Button switches between 0V and 5V.
Output can be digital. Input can be digital or analog values.
There are analog pins to read analog values. For doing this analog to digital converters are
For less precision use 8bit ADC (0-255)
For higher precision use 10bit ADC (0-1023)
Programming with the arduino
We blinked the LED with one second delay and then used the button to on/off the LED.
Then next we programmed the Attiny so that the LED turns ON when the button is pressed.
We programmed such that when the button is pressed, the Serial monitor shows “Press”
Programmed such that when an alphabet “c” sent through serial monitor the LED turns on.
Catch Up Plan:
My todays catch up plan was
Mill, Solder and make the circuit board with LED, Resistor and Button.
Make Mold design again in Antimony
Make the Re-Designed version of Hook in Antimony
Install Antimony in my laptop
The first three was done. But as usual I'm still facing problems in Installing antimony in my laptop which is due to having less RAM space it seems.
Day 4:
Controlling Boards directly with Computer or Mobile Devices.
Today, we were to control boards wirelessly from computers or mobile devices. Franc instructed to download MIT I2 App in mobiles.
We could not get in track as expected today, so I decided to follow the Catch up Plan until the lecture classes begins.
Today's Catch Up plan:
Mill Mould with the design made in Antimony yesterday.
Documentation and Site Updation.
Morning I came to fablab and started off with Documentation. Re-milled the mould since the previous mould did not have a clearance space of 5mm on top and the edges were thin.

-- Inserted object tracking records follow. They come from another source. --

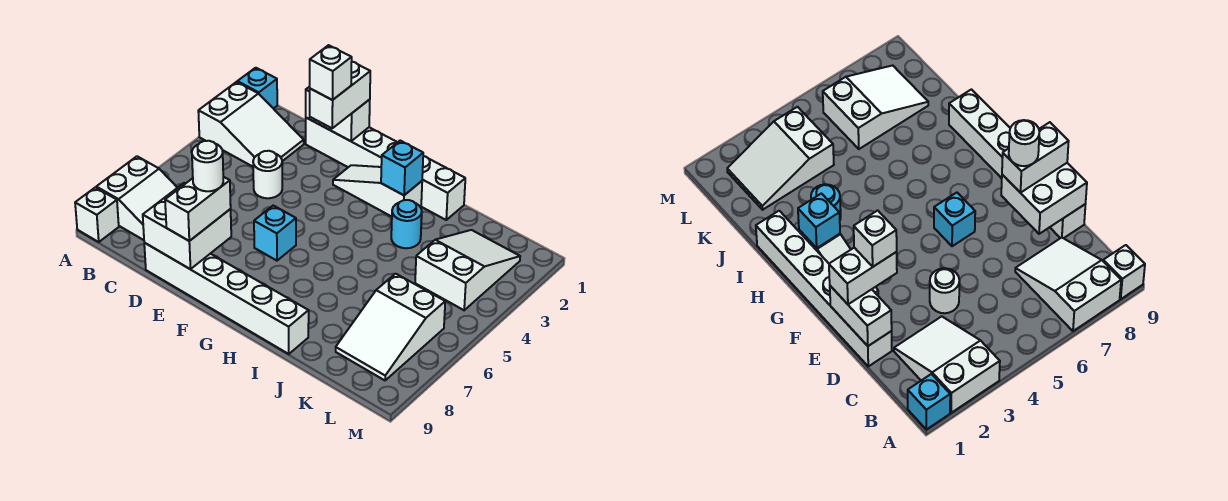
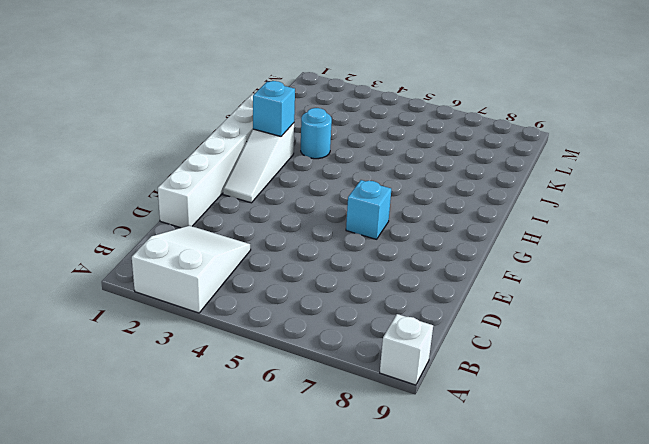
none -> cyan brick A1 level 1
none -> white slope A7:C8 level 1 top A
none -> white round brick D4 level 1

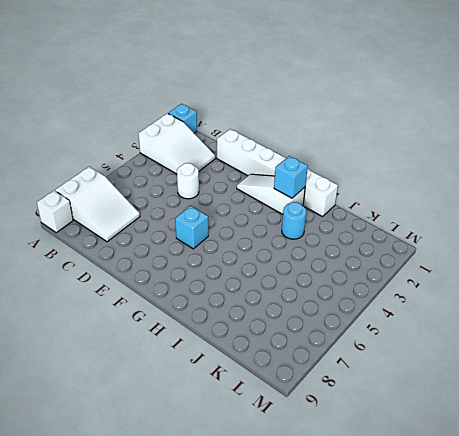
none -> white brick D9:I9 level 1
none -> white slope K2:L4 level 1 top 4
none -> white slope K6:L8 level 1 top 6

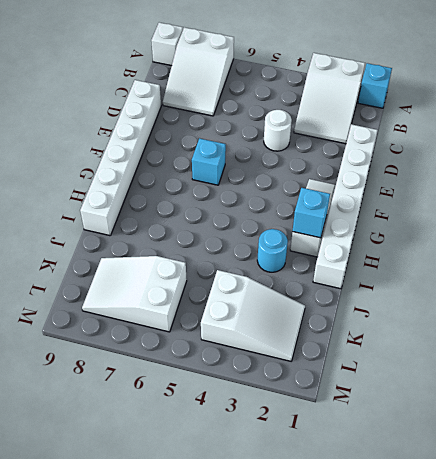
none -> white brick D1:E1 level 2
none -> white brick D8:E9 level 2
none -> white brick E1:E2 level 3

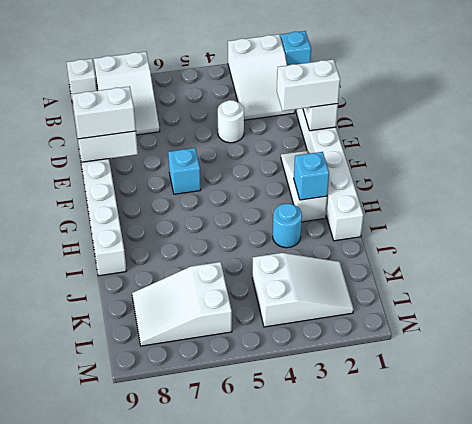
none -> white brick E2 level 4
none -> white round brick E8 level 4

So, we redesigned the mould again in antimony and milled the mould.
I was planning to do 3D printing of the hook I redesigned, but since we require a lot of hooks at the lab for hanging nameplates. It is better to create a mold of hook. Franc assigned micheal to create the mold of hook.
Video Conferencing
To communicate with remote guru you need to set up video conferencing. The line should have atleast 1Mbps uplink. A dedicated line is recommended for video conferencing.
There are two addresses to connect to mit mainframe
1) mcu.cba.mit.edu – has 80 ports, this is only for fab labs to connect
2) mcuc.cba.mit.edu – has 80 ports, this is for individual people to connect when you can't come to lab.
Shopbot basics were lectured
opendesk.cc – A useful site to get designs of furniture.
Tabs and Nesting
Cut2D
After making a design, the next design should be places along side. Do nesting, instead of wasting the acrylic or wood while cutting. Rotate, move designs manually to give a proper nesting and saving material.
Remember to close the polylines (line made of multiple lines by joining the individual lines).
If there are drills in design, do them first. Execute the drills first.
Tool paths – Mainly three types.
Drill
Don't screw everywhere in the wood. Only screw at the edges. Otherwise, chances are there that the bit breaks while passing through the screw area.
To create cavities and pockets. This must be the second instruction done.
Cut
Cuts needs to be manually suggested to the shopbot. The interior cuts should be done at first and then do the exterior cuts.
Problems faced by Shopbot:
Placing of milling bit
To mill or cut exterior areas, the bit should be placed at exterior.
To mill or cut interior areas, the bit should be placed in the interior.
Milling bit can be placed in the middle too.
Take care that while cutting rounded edges doesn't happen.
Cut3D
It is mostly used for 3D cutting of moulds.
There are two paths, like in wax moulding. Rough and finish path.
Rough path for rough cut. Finish path can be done by assigning in grids of various angles. There is no need of much detailing.
Downloaded Ekiga – to do voip calls and video conferencing
Learnt about Desktop Sharing – so that desktop can be shared with remote guru for debugging purposes.
Day 5
Basics of shop bot was covered on the day. The Shopbot is a large milling machine for cutting, phrasing and shaping wood and plastic in various 3-dimensional sizes.
Also, I milled another mould with a figure of difference between sphere and a cylinder
Catch up plan was to complete off with this weeks documentation works.